For those using Python to develop and apply machine learning algorithms, there are now a plethora of tools at your disposal. There are plenty of toolkits which collect a bunch of classic or standard models (my favourite of which is scikit-learn), but for various reasons these do not scale to larger data sets. With the exception of some use-cases like boosting or cross-validation, for example, few applications of these methods or model-fitting procedures can be parallelized simply. So what to do if you want your code to run faster, but cannot just throw more processors at the problem, and don’t want to reinvent a slightly better wheel?

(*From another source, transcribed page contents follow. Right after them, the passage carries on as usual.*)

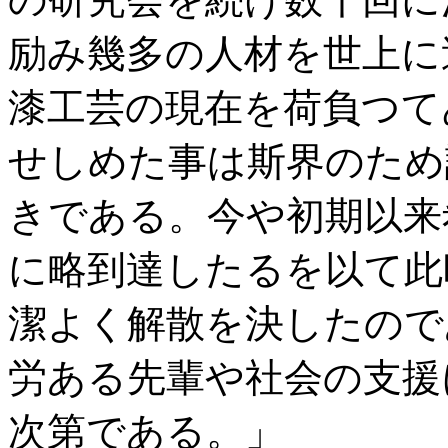
励み幾多の人材を世上に
漆工芸の現在を荷負つて
せしめた事は斯界のため
きである。今や初期以来
に略到達したるを以て此
潔よく解散を決したので
労ある先輩や社会の支援
次第である。」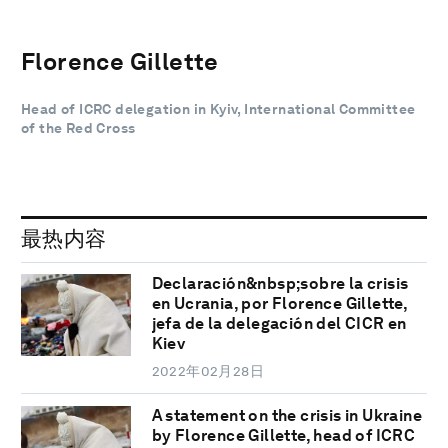
Florence Gillette
Head of ICRC delegation in Kyiv, International Committee
of the Red Cross
最热内容
Declaración&nbsp;sobre la crisis
en Ucrania, por Florence Gillette,
jefa de la delegación del CICR en
Kiev
2022年02月28日
A statement on the crisis in Ukraine
by Florence Gillette, head of ICRC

One possible out is to use a high level GPU compiler. I have recently been looking into projects which combine accelerated computational abilities with NumPy’s un-adorned simplicity of expression. They all make use of GPUs for acceleration, and are of varying degrees of complexity to install and configure. Though these all depend on installing the CUDA-SDK and CUBLAS library in some form, both are easily installable via your linux package management system. For example, in debian wheezy / sid / experimental,
sudo apt-get install nvidia-cuda-dev nvidia-cuda-toolkit libcublas4 will do the trick.
- CUDAmat: this library wraps up various matrix operations in CUDA kernels, which are in turn backed by CUBLAS. Perhaps the simplest to install.
- Theano: this library does quite a lot in addition to pushing more complex calculations to a GPU device (also reliant on CUDA/CUBLAS). It also does symbolic differentiation, and has a pretty thriving user community. Definitely recommended.
- Numba: while I have not yet tried this package, it seems very promising. Travis Oliphant of NumPy fame is at the head of the company that is developing this NumPy-aware python compiler. It uses LLVM to compile decorated Python functions down into really fast byte-code. See Travis speak about it here, and Jake Vanderplas compare it with Cython here. Just recently a CUDA compiler for Numba was announced, which is very promising.
My first experiments have been with Theano. Configuring it to work on the ARC of SciNet has been a bit of a pain, not having root access and all, but so far so good. Initial tests show a speed-up of a factor of about 40 when using the GPU versus the CPU (single threaded) on matrix product tasks. I should know in short order if the auto-encoder based dimensionality reduction model I proposed in December will stack up (see what I did there?) against PCA, ISOMAP and LLE.